A man’s shirt can play a supporting role by enhancing his blazer or it can stand alone and be the centerpiece of his outfit.
Here are some tips to keep in mind when you are buying your next shirt:
A well fitted shirt should first and foremost be comfortable. This can be different for every man as larger men are usually complimented by a looser fit. While smaller and thinner men are complimented by a slimmer cut.
Most men wear shirts that do not fit them properly. The problem is that ready-made clothes are made to fit many people. As a result, nobody gets a perfect fit.
But that doesn’t mean you can go out to every store and not be able to buy a perfect shirt. It just means you will have to visit a tailor if you want the optimum fit of your shirt.
Cotton – being the best choice for centuries, a finely woven cotton fabric gives the best feeling a man can have from a garment worn close to the body. Excellent heat and moisture conduction, great durability, very pleasant smoothness and the ability to take a good shape when ironed, makes the cotton fabric for a shirt the number one choice.
Man-Made Fibers – being often wrinkled and stain resistant, this type of fabric plays a major role in menswear. Even though they do not have the same desirable properties as cotton, man-made fibers are still a good choice, especially since they come at lower prices than the cotton made shirts. It is advisable though, not to buy shirts that have more than 50% man-made fiber.
Silk – luxury fabric, is easily recognizable because of its soft and light cloth. Since it is low in durability, as well as shiny and flashy, it is not recommended to buy silk shirts. Unless a wedding is in place or you have an unlimited budget, due to its high maintenance cost.
When building an interchangeable wardrobe with shirts there are a couple essential pieces that can be very versatile to almost any outfit:
White – the most common color for a shirt. At least one is a must have as a white shirt goes with every possible combination you can think of, from the most casual setting to the most formal ones.
Blue – there are certain shades of blue that you have to keep in mind. A solid sky blue shirt is best for business or office outfits or generally a day time shirt. A navy shirt can go with any setting, day time or night-time. You should avoid light blue shirts, unless it is a strictly office or day time outfit.
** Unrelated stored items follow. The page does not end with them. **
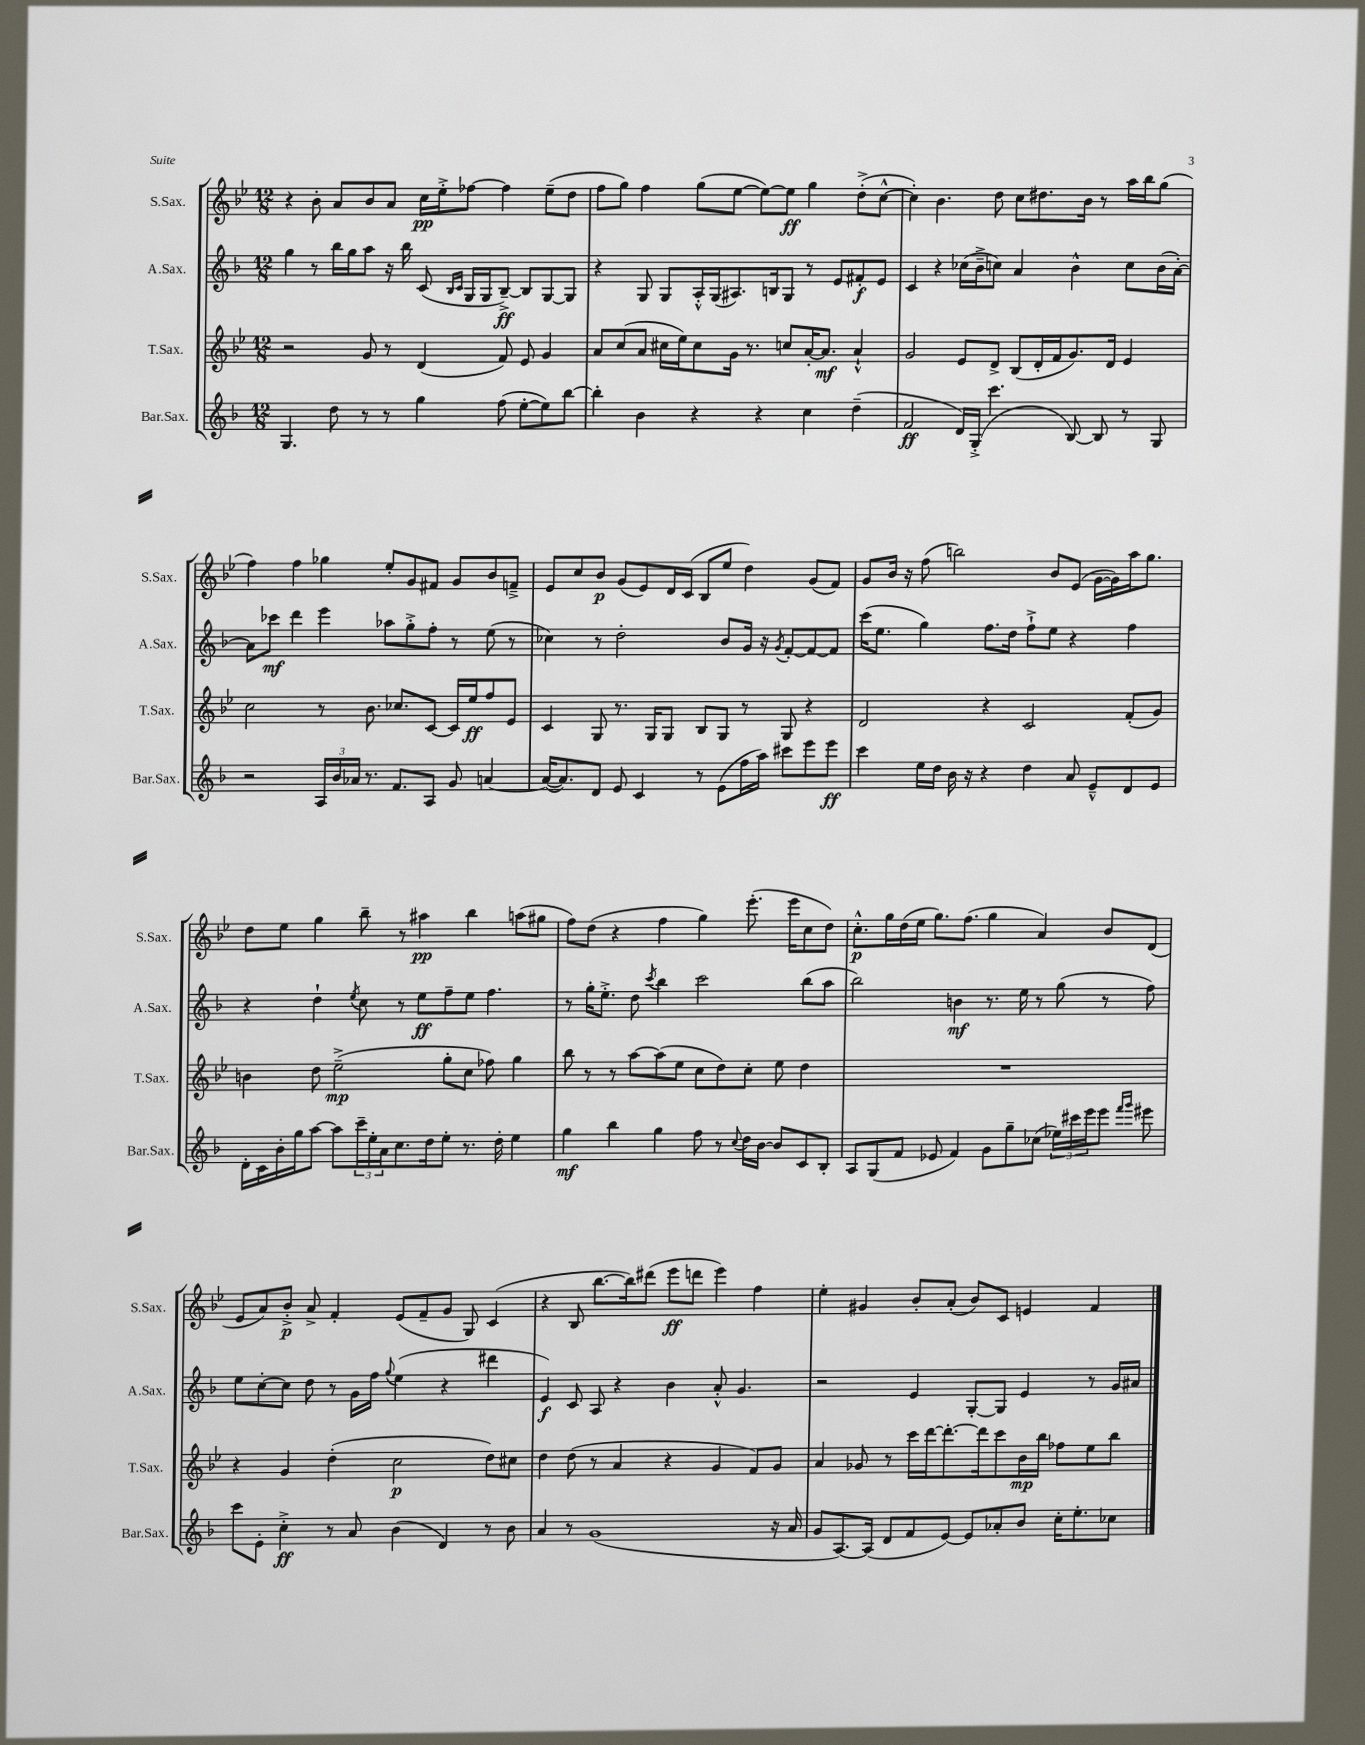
<<
\new StaffGroup <<
\new Staff = "s0" \with { instrumentName = "S.Sax." shortInstrumentName = "S.Sax." } {
    \clef treble \key bes \major \numericTimeSignature \time 12/8
    r4 bes'8-. a'8 bes'8 a'8 c''16\pp ees''16-.-> fes''8~ fes''4 ees''8--( d''8 |
    f''8 g''8) f''4 g''8( ees''8~ ees''8~) ees''8\ff g''4 d''8-.->( c''8~-^ |
    c''4-.) bes'4. d''8 c''8 dis''8. bes'16 r8 a''16 bes''16 g''8( |
    f''4) f''4 ges''4 ees''8-. g'8 fis'8 g'8 bes'8 f'8---> |
    ees'8 c''8 bes'8\p g'8( ees'8) d'16 c'16( bes8 ees''8 d''4) g'8( f'8) |
    g'8 bes'16 r16 f''8( b''2) bes'8 ees'8( g'16~ g'16) a''16 g''8. |
    d''8 ees''8 g''4 bes''8-- r8 ais''4\pp bes''4 a''8( gis''8 |
    f''8) d''8( r4 f''4 g''4) ees'''8.-.( ees'''16 c''8 d''8) |
    c''8.-.-^\p g''16 d''16( ees''16 g''8.) f''8.( g''4 a'4) bes'8 d'8( |
    ees'8 a'8) bes'8-.->\p a'8-> f'4-. ees'8( f'8-- g'8 g8) c'4( |
    r4 bes8 bes''8.~ bes''16) dis'''8( ees'''8\ff d'''8 ees'''4) f''4 |
    ees''4-. gis'4 bes'8-. a'8-.( bes'8) c'8 e'4 f'4 \bar "|." |
}
\new Staff = "s1" \with { instrumentName = "A.Sax." shortInstrumentName = "A.Sax." } {
    \clef treble \key f \major \numericTimeSignature \time 12/8
    g''4 r8 bes''16 g''16 a''8 r16 bes''16 c'8( \grace { bes16 c'16 } g16 g16 bes8~--->\ff) bes8 g8~ g8 |
    r4 g8 g8 a16-.-^ g16( ais8.) b16 g8 r8 e'8 fis'8-.\f e'8 |
    c'4 r4 ces''16( bes'16---> c''8) a'4 bes'4-^ c''8 bes'16( a'16~-.) |
    a'8 ces'''8\mf d'''4 e'''4 aes''8 g''8-.-> f''8-. r8 e''8( r8 |
    ces''4) r8 d''2-. bes'8 g'16 r16 \acciaccatura { g'8 } f'8~-. f'8~ f'8 |
    c'''16( e''8. g''4) f''8. d''16 f''8-!-> e''8 r4 f''4 |
    r4 d''4-! \acciaccatura { e''8 } c''8 r8 e''8\ff f''8-- e''8 f''4. |
    r8 g''16-. e''8.-.-> d''8 \acciaccatura { c'''8 } bes''4 c'''2 bes''8( a''8 |
    bes''2) b'4\mf r8. e''16 r8 g''8( r8 f''8) |
    e''8 c''8~-. c''8 d''8 r8 g'16 f''16 \appoggiatura { g''8 } e''4( r4 dis'''4 |
    e'4\f) c'8 a8 r4 bes'4 a'8-.-^ g'4. |
    r2 e'4 g8~-. g8 e'4 r8 g'16 ais'16 \bar "|." |
}
\new Staff = "s2" \with { instrumentName = "T.Sax." shortInstrumentName = "T.Sax." } {
    \clef treble \key bes \major \numericTimeSignature \time 12/8
    r2 g'8 r8 d'4( f'8) ees'8 g'4 |
    a'8 c''8( a'8 cis''16 ees''16) cis''8 g'16 r8. c''8 a'16~-. a'8.\mf a'4-!-^ |
    g'2 ees'8 d'8-> bes8( d'16-. f'16 g'8.) d'16 ees'4 |
    c''2 r8 bes'8. ces''8. c'8~ c'16 ees''16\ff f''8 ees'8 |
    c'4 g8 r8. g16 g8 bes8 g8 r8 g8 r4 |
    d'2 r4 c'2 f'8-.( g'8) |
    b'4 d''8 ees''2--->\mp( g''8-. c''8 fes''8) g''4 |
    bes''8 r8 r8 a''8~ a''8( ees''8 c''8 d''8) c''8-. ees''8 d''4 |
    R1. |
    r4 g'4 d''4-.( c''2\p d''8) cis''8 |
    d''4 d''8( r8 a'4 r4 g'4 f'8) g'8 |
    a'4 ges'8 r8 c'''16 d'''16~ d'''8.~-. d'''16 c'''8 bes'16\mp bes''16 fes''8 ees''8 bes''8 \bar "|." |
}
\new Staff = "s3" \with { instrumentName = "Bar.Sax." shortInstrumentName = "Bar.Sax." } {
    \clef treble \key f \major \numericTimeSignature \time 12/8
    g4. d''8 r8 r8 g''4 f''8( e''8~-. e''8) bes''8~ |
    bes''4-. bes'4 r4 r4 c''4 d''4--( |
    f'2\ff d'16) g16-.->( c'''4. bes8~) bes8 r8 g8 |
    r2 \tuplet 3/2 { a16 bes'16 aes'16 } r8. f'8. a8 g'8 a'4~ |
    a'16~( a'8.) d'8 e'8 c'4 r8 e'8( f''16 a''16) cis'''8 e'''8 e'''8\ff |
    c'''4 e''16 d''16 bes'16 r16 r4 d''4 a'8 e'8---^ d'8 e'8 |
    d'16-. c'16 bes'16-. g''16 a''8~ a''8 \tuplet 3/2 { c'''16-- e''16-. a'16 } c''8. d''16 e''8-. r8. d''16-. e''4 |
    g''4\mf bes''4 g''4 f''8 r8 \appoggiatura { c''8 } d''16 bes'16~ bes'8 c'8 bes8-. |
    a8 g8( f'8 ees'8 f'4) g'8 g''8-- ces''8( \tuplet 3/2 { ees''16) cis'''16 e'''16 } e'''8 \grace { f'''16 g'''16 } eis'''8 |
    c'''8 e'8-. c''4-.->\ff r8 a'8 bes'4( d'4) r8 bes'8 |
    a'4 r8 g'1( r16 a'16 |
    g'8 a8.~) a16( d'8 f'8 e'8~) e'8 aes'8-. bes'8 c''16-. e''8.-. ces''8 \bar "|." |
}
>>
>>
\layout { \context { \Score \remove "Bar_number_engraver" } }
The light blue shirt is hardly recognizable at night.
Grey – being a neutral color it can go with almost every combination. Day time, night-time, office or casual outing, a grey shirt is highly flexible.
While the first three are most essential pieces for an interchangeable wardrobe, other colors such as pink, black or red might come in handy in certain situations.
Solid – the simplest and the most versatile pattern. Must have style of pattern for a wardrobe as it can be worn anytime and for every occasion.
Stripe – this pattern looks the best when combined with a suit. You can pull of wearing it in a casual setting as well, but the best place you can wear a striped shirt is at the office.
Gingham – a very different approach than the solid and striped ones, a gingham shirt is best used when combined with casual clothes for casual events.
Having at least one of each three pattern types will make for a very versatile wardrobe.
The purpose of the collar is to properly balance and frame a man’s face. It is the most visible part of a shirt when wearing a blazer and plays a very large role in determining the formality and use of the shirt.
There are two types of collars that should be considered for a shirt: pointed collars ( being the most common ) and spread collars. When choosing the type of collar keep in mind how firm the collar is. You want the collar to keep its shape even without a tie, so the firmer it is the better.